Architecture¶
This page summarizes how the ProgramAsWeights production system is structured end to end.
Components¶
| Layer | Technology | Role |
|---|---|---|
| Frontend | React, Vite | Web UI; static assets served by nginx |
| API | FastAPI, uvicorn | REST endpoints, orchestration, auth integration |
| Database | PostgreSQL | Users, programs, aliases, votes, cases, operational logs |
| GPU services | Three vLLM instances | Pseudo-program generation, compiler (including hidden-state work), inference |
| Storage | Hugging Face, local disk | .paw bundles on Hugging Face; PEFT adapter artifacts on server disk |
| Auth | GitHub OAuth | Sign-in; session backed by HTTP cookies |
GPU layout¶
Typical allocation:
- GPU 0 — pseudo-program generation
- GPU 1 — compiler workload (including pooling / hidden-state extraction used in the pipeline)
- GPU 2 — multi-LoRA inference
Exact mapping may vary by deployment; the important split is dedicated vLLM roles per stage.
Compile pipeline¶
High-level flow:
- Pseudo-generation (vLLM) — turn the natural-language spec into a pseudo-program representation.
- LoRA extraction — derive adapter weights from vLLM hidden states / pooling as implemented in the compiler stack.
- Quantization — convert adapters to Q4_0 GGUF for the bundle format used by the runtime.
- Bundle — assemble the
.pawpackage with metadata and weights. - Upload — publish the
.pawartifact to Hugging Face for CDN-backed distribution.
Caching¶
The system uses two-level caching:
- Pseudo-generation cache — avoid recomputing pseudo-programs for identical or equivalent spec inputs where the cache key applies.
- Program-level disk cache — reuse compiled artifacts and intermediate state on the server when the same content-addressed program is requested again.

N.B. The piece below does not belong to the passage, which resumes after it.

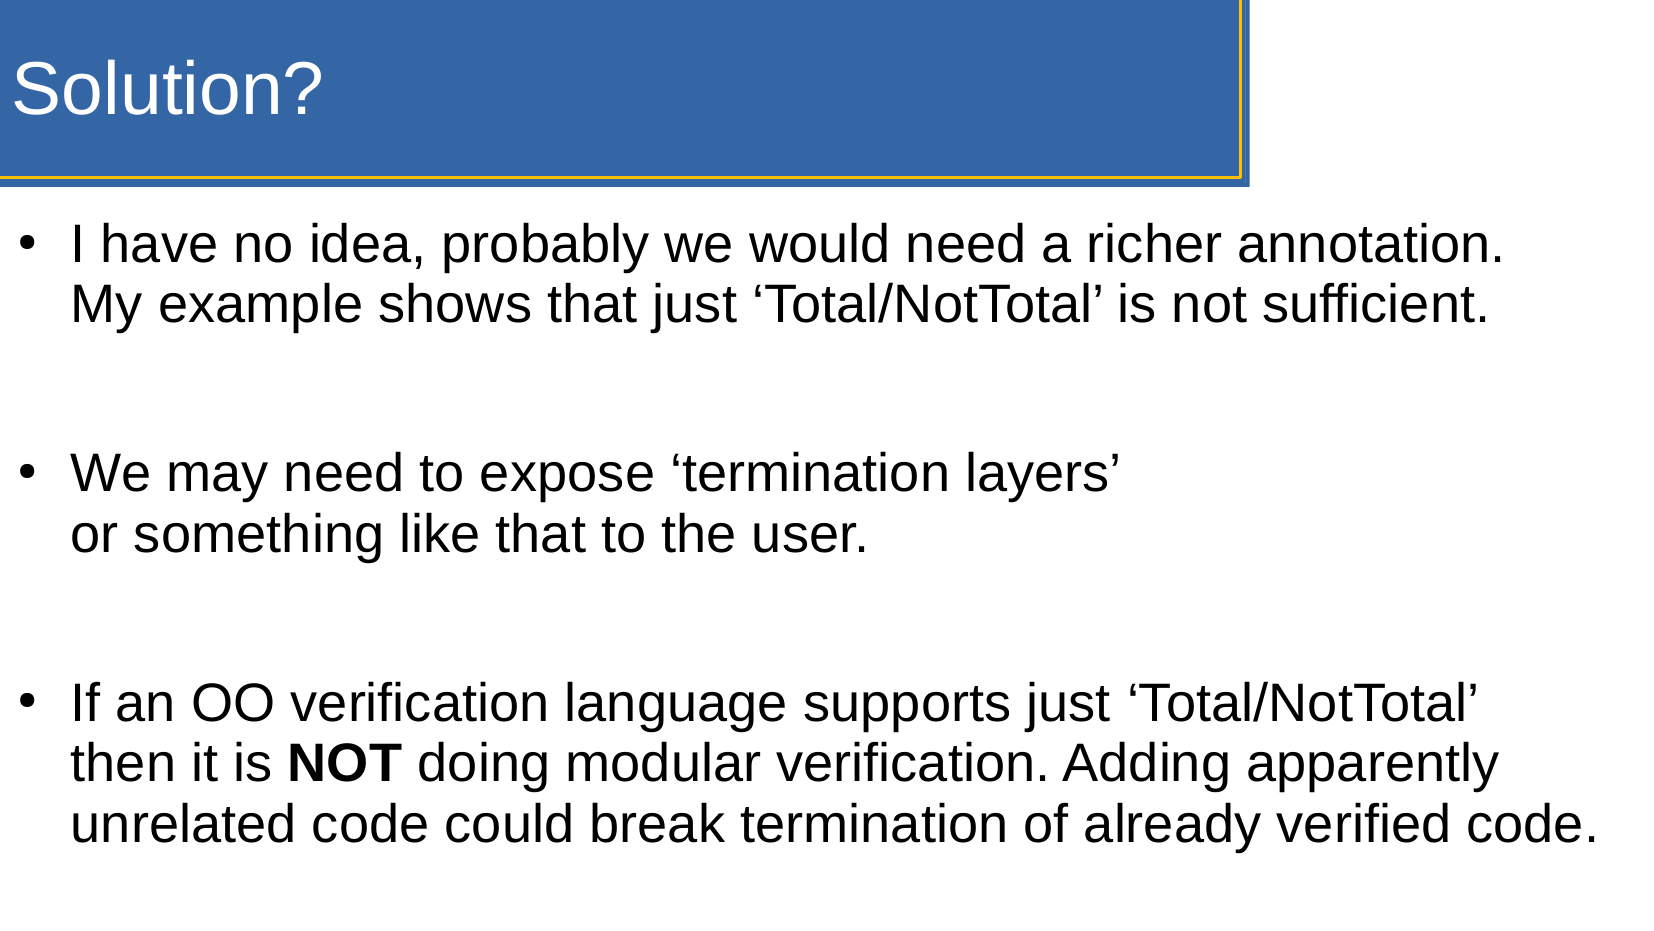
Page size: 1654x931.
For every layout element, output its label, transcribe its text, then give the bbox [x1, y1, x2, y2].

Together these reduce redundant GPU work and speed up repeat compiles.
Downloads and the SDK¶
The Python SDK downloads .paw files from the Hugging Face CDN (or equivalent object storage fronted as a CDN). Programs are not served as large binary payloads from the ProgramAsWeights API host, which keeps the API focused on metadata, auth, and orchestration.